Joseph (Iossip) Brodsky
Hommage
la mort c’est l’infini des plaines et la vie la fuite des collines.
Poète russe jusqu’au fond des os et de nationalité américaine suite à son douloureux exil en 1972, Joseph Brodsky est un enfant du renouveau dû au dégel des années après la mort de Staline. Si on se passait ses poèmes sous le manteau en URSS, il n’était pas vraiment connu en Occident. Après la publication de ses poèmes dans les années 1960, il est arrêté et condamné en 1964 à cinq ans de travaux forcés et connut les hôpitaux psychiatriques. Il n’était auparavant qu’un poète virtuel de 24 ans, il devient un phare pour sa génération.

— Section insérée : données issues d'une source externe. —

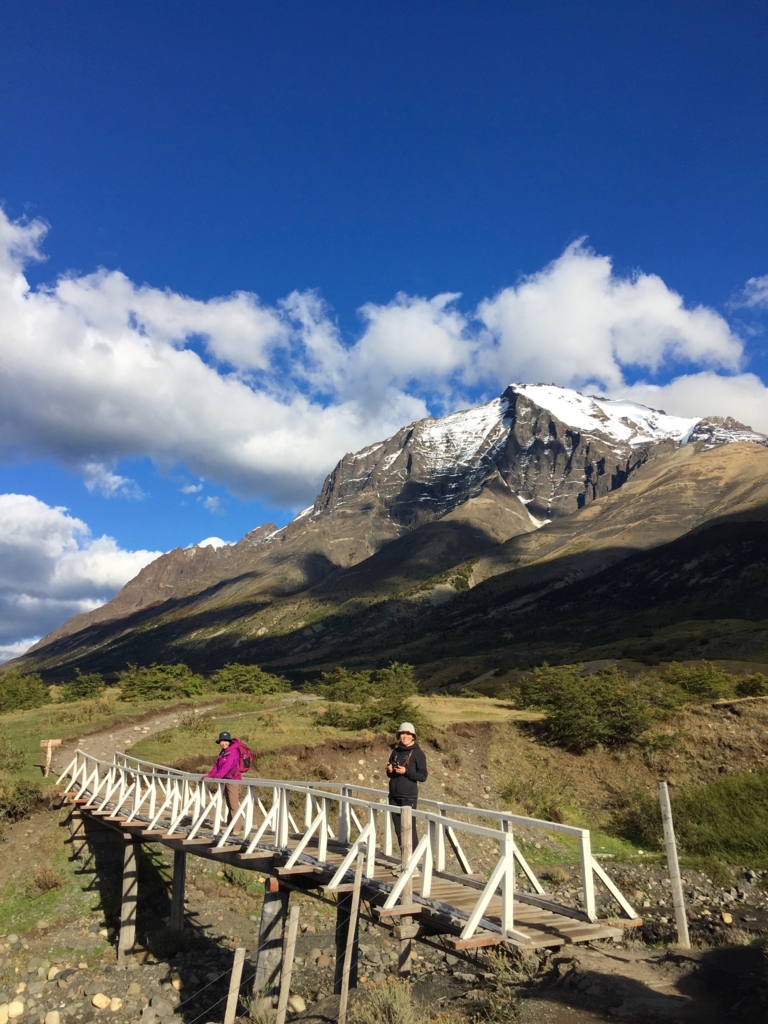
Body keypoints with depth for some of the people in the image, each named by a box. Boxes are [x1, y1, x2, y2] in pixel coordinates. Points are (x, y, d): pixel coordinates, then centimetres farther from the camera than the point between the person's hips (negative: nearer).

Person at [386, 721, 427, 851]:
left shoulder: (418, 753, -4)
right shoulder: (395, 751, 12)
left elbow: (423, 776, -9)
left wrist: (406, 771, -20)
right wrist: (389, 770, -2)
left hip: (409, 797, -6)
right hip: (394, 796, 6)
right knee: (398, 829, 10)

Ce n’est que...Ce n’est qu’oiseau qui tombe d’un ciel trop lourd.
Ce n’est qu’un entrefilet dans un journal plein des tumultes des faux bruits du monde.
Ce n’est bien sûr qu’une nouvelle sans importance dans un monde sérieux et pourtant nous étions quelques-uns peut-être à nous figer plus lourds, plus tristes.
Ce dimanche 28 Janvier 1996 à New York, Joseph Brodsky venait de mourir à 55 ans, dans une terre d’exil, lui l’homme de l’impossible exil, d’une vie sans emprunt, au moment même où son amère ironie, son goût du néant faisaient place à quelque sourire de la vie.
Lui l’homme de Saint-Pétersbourg, lui le juif, lui le banni, lui le haï, lui le grand exilé ne sera donc jamais rentré dans son pays depuis son départ humiliant de 1972, mais ses paroles courent le long des rues, le long des lèvres, de bouche en bouche.
Arrêté le 18 Février 1964, accusé de parasitisme social et de fainéantise, il sera condamné à cinq ans de travaux correctifs dans une colonie pénitentiaire. La conscience du monde le sauvera de la prison mais pas du silence, et, jusqu’à une période récente, aucun de ses poèmes ne sera quasiment publié en Russie.
Jeté dehors pour « crime d’existence », il rejoint les Etats-Unis, et depuis il s’enferme dans la secrète vibration du monde. Le Prix Nobel de littérature qui lui est attribué en 1987 le sauve du désespoir mais pas du mépris.
Ce n’est qu’une bouche qui s’emplit d’ombre et de terre, pas plus utile au monde que la pluie. Et pourtant la Russie vient de perdre son dernier grand poète depuis Mandelstam, Marina Tsétaëva et Akhmatova, son dernier lien avec son âme.
Un dernier livre de poèmes de 1993-1994, qui paraîtra bien un jour en langue française, ne nous consolera pas.
la mort c’est l’infini des plaines
et la vie la fuite des collines
Ce n’est que la mort d’un poète.
Un poète pas simple en plus avec son humour corrosif, ses langues imaginaires, une voix « aigre et fausse » comme il disait cela de lui-même.
Sa parole supporte très mal la traduction française, pas assez allusive ou trop claquante parfois, pour ses mots à la fois fluides et rocailleux…
Ce n’est qu’une tristesse inexplicable, une terre un peu plus muette:
Je n’aime pas ma vie et je ne la crains pas
Je ne me battrai pas avec mon personnage
mais toutes les paroles qui flottent amour de moi
me bouleversent pour lui donner la joie.
Et même si la mémoire en robe courte rôdant par la ville, nous rappelle que Joseph Brodsky disait à ses juges : je suis poète, je suppose...
Poète il l’était, poète de l’espace et des grands vents qui soufflent sur la face du monde.
Tant que ma bouche ne sera pas emplie d’argile, elle ne pourra dire que la gratitude.
Ce n’est rien. Cela a-t-il été vraiment ?
Joseph Brodsky est maintenant de I’autre côté des mots.
Plus tard, « les seules bornes aux attentats du destin et à la vulnérabilité des corps », ses poèmes, nous reviendront peut-être et...
Comme si la vie un instant chancelante allait enfin se remettre en chemin.